Sedangkan Cina, memperoleh satu gelar juara melalui ganda campuran Zheng Siwei/Huang Yaqiong yang juga juara dunia itu, dengan mengalahkan rekan senegaranya, Wang Yilyu/Huang Dongping, 21-13,  21-18.

Ini merupakan gelar juara keempat dari lima turnamen yang mereka ikuti di tahun 2019. Sebelumnya, telah menyandang gelar juara Indonesia Masters 2019, All England Open 2019 dan Malaysia Open 2019.

Sedangkan pertarungan yang menarik tersaji dengan apik, dinomor tunggal putera, Chou Tien Chen melawan Anders Antonsen (Denmark). Pertarungan ketat tersaji sangat menegangkan.

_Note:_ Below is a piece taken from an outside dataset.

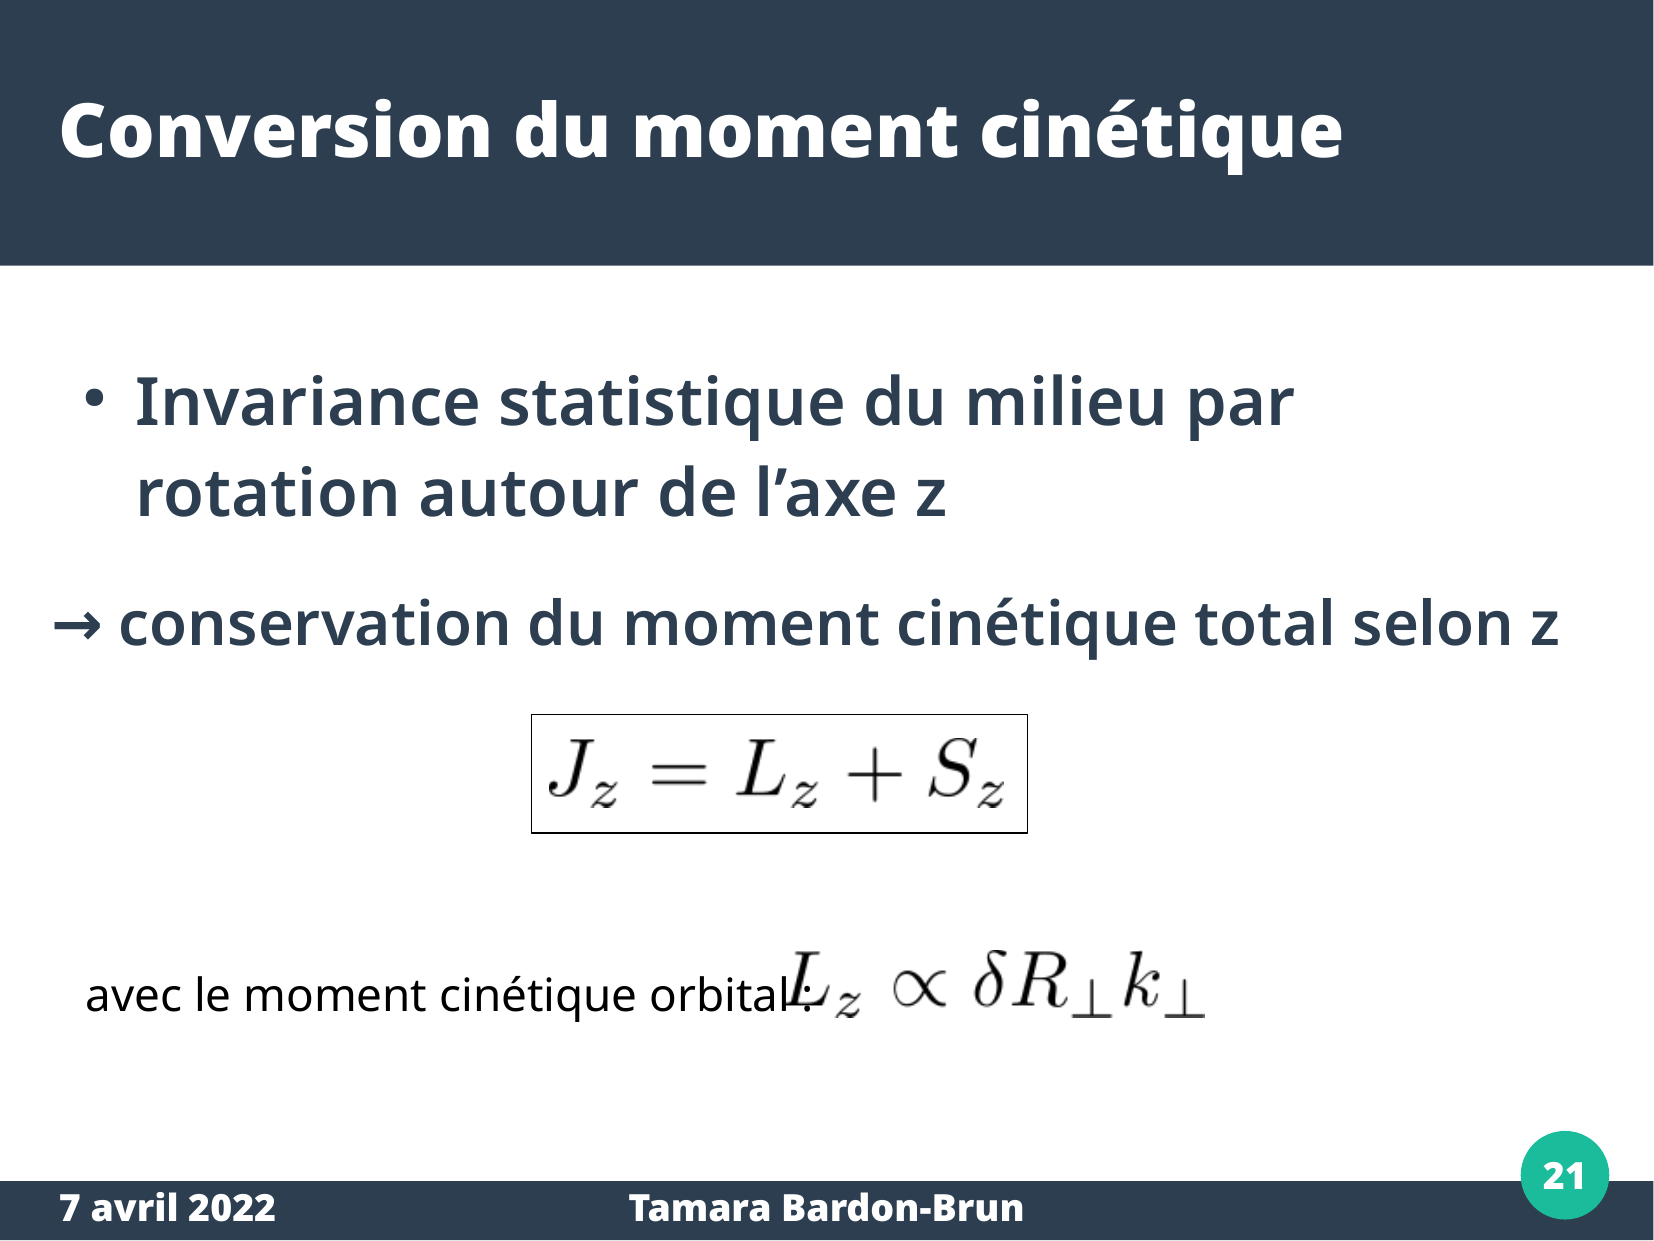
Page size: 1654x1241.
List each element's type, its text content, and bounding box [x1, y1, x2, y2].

Namun Chou yang sejak awal mencatat prestasi bagus dengan menumbangkan pemain terbaik dunia seperti Lin Dan (Cina) dan Jonathan Cristie (Indonesia) dengan angka 21-18, 24-26, 21-15. Hasil ini Chou mencatat sejarah sebab dia merupakan pebulutangkis Tunggal putera pertama Taiwan yang mampu menjuarai  Indonesia Open.“Penonton Indonesia sangat membantu semangat dalam bertarung di final. Sungguh ini sangat luar biasa,” ujar Chou.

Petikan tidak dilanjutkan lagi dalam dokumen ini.